Example 2 Discharge rate of the liquid A obtained in the production example 1 and the liquid B obtained in the production example 3 by a low-pressure casting machine (manufactured by M & K Co., using a gear pump, a foaming machine for mixing with a mixing rotor). 1
It was poured into a mold (1 m × 1 m × 20 mm thick) at 0 kg / min, cured and molded in the same manner as in Example 1 to obtain a sheet-like molded product.

Example 5, Comparative Examples 1-2 TDI / PTMG prepolymer (Mitsui Toatsu Chemical Co., Ltd.)
And trade name: Prepolymer Hyprene L-315, an aqueous solution containing triethylenediamine (trade name: Dabco, manufactured by Sankyo Air Products Co., Ltd.) as a catalyst and a surfactant were added, and the mixture was uniformly mixed for 3 seconds. , MOCA was added, and a liquid mixed for 5 seconds at a stirring speed of 2800 rpm was poured into a mold (0.2 mx 0.2 mx 20 mm thick),
The composition was cured and molded in the same manner as in Example 1 to obtain a sheet-like molded product. As is clear from Tables 3 and 4, the polyurethane compositions of the examples are superior to those of the comparative examples in terms of workability and the resulting molded article has a microcell structure, and is excellent in abrasion resistance. ing.

[0023]

[Table 1]

[0024]

[Table 2]

[0025]

[Table 3]

[0026]

[Table 4]

[0027]

As described above, the polyurethane resin composition of the present invention comprises:
Since TDI and aromatic amines are not used, they are excellent in environmental hygiene and also excellent in safety at work. Furthermore, since it can be molded at room temperature or relatively low temperature, it is excellent in productivity and the obtained foam has excellent physical properties.

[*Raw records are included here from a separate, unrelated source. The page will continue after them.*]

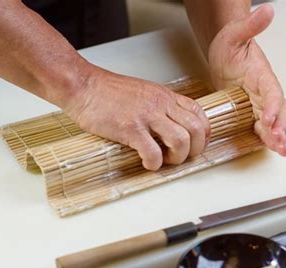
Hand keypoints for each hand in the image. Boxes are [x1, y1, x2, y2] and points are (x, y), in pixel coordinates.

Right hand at [65, 66, 210, 170]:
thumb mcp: (145, 93)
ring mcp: (146, 116)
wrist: (82, 85)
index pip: (200, 114)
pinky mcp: (130, 128)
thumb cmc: (109, 92)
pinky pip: (153, 152)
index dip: (203, 135)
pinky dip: (154, 164)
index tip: (196, 146)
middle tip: (180, 157)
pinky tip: (147, 163)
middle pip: (197, 130)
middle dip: (194, 150)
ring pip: (181, 141)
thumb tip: (173, 127)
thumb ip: (162, 107)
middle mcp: (161, 104)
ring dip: (177, 158)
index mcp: (166, 97)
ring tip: (164, 160)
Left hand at [208, 4, 285, 155]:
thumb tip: (267, 11)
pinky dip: (268, 137)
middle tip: (280, 141)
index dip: (272, 106)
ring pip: (275, 121)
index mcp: (262, 74)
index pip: (272, 91)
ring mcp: (259, 102)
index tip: (268, 117)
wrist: (224, 53)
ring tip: (282, 149)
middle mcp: (265, 91)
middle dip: (281, 127)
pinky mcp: (251, 110)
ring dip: (279, 136)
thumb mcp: (236, 33)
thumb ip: (251, 25)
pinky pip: (263, 126)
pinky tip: (272, 147)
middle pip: (279, 111)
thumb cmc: (230, 45)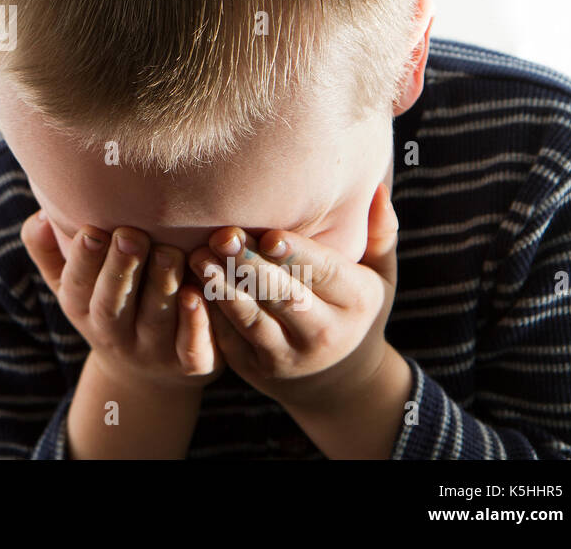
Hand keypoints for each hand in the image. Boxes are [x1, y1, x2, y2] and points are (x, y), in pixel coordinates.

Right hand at [22, 211, 224, 391]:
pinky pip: (191, 348)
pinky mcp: (190, 365)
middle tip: (130, 235)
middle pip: (112, 306)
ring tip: (168, 252)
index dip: (83, 260)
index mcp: (82, 309)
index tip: (91, 231)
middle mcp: (114, 334)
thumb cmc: (104, 305)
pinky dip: (195, 323)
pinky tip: (197, 295)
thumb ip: (47, 249)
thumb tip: (40, 216)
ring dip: (161, 286)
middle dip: (120, 270)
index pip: (76, 286)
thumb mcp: (68, 285)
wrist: (143, 377)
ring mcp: (152, 351)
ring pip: (155, 320)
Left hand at [185, 182, 399, 412]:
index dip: (298, 255)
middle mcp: (324, 333)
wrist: (339, 383)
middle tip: (222, 236)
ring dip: (223, 288)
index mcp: (357, 302)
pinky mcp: (256, 367)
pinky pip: (230, 339)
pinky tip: (190, 285)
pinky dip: (210, 313)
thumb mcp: (379, 278)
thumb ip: (379, 234)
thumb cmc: (355, 310)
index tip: (270, 235)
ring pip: (252, 320)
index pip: (326, 274)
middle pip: (284, 297)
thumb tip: (377, 188)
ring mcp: (287, 355)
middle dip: (252, 267)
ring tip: (198, 258)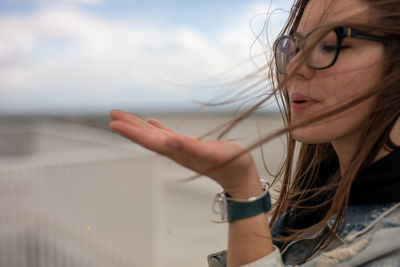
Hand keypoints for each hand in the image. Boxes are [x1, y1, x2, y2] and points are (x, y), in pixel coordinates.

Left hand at [109, 110, 261, 194]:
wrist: (240, 175)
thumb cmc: (230, 164)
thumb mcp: (213, 154)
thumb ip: (191, 149)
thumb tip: (169, 141)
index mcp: (177, 152)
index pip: (148, 141)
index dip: (131, 132)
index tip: (114, 123)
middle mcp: (175, 151)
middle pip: (147, 138)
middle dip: (130, 126)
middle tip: (112, 114)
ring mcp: (181, 149)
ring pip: (155, 136)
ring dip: (140, 126)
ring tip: (125, 116)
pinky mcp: (189, 146)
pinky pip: (168, 135)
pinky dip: (157, 128)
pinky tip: (152, 123)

 ────────────────────────────────────────────────── ─── Continuing on the front page (72) Inventor Kazuo Shoji 1000 Kamoshita-cho, Aoba-ku, Yokohama-shi, Kanagawa Prefecture Mitsubishi Chemical Corporation Yokohama Research Laboratory F-term (reference) 4J034 BA08 CA04 CB03 CC08 DB04 DC50 DE04 DF01 DF11 DF12 DF16 DF20 DG04 DG05 DG08 HA01 HA02 HA06 HA07 HA13 HC12 HC13 HC17 HC22 HC61 HC64 HC65 HC67 HC71 JA42 KA01 KC17 KD02 KD11 KD12 MA01 MA03 NA01 NA03 QB16 QC01 RA19

Claims (3)

[Claims] 1. An NCO-terminated urethane prepolymer (solution A) obtained by reacting diphenylmethane diisocyanate alone or a mixture thereof with polyphenylpolymethylene polyisocyanate and a polyol having a number average molecular weight of 500 to 4000, A polyurethane resin for an abrasive, comprising a short-chain diol, a foaming agent, an aliphatic polyamine catalyst having 7 or more carbon atoms, and a polyol having a number average molecular weight of 500 to 4000 (solution B) as required. Composition. 2. The polyurethane resin composition for an abrasive according to claim 1, wherein the polyol (Solution A) is polytetramethylene glycol. 3. A polyurethane foam obtained by molding and curing the polyurethane resin composition for an abrasive according to claim 1 or 2.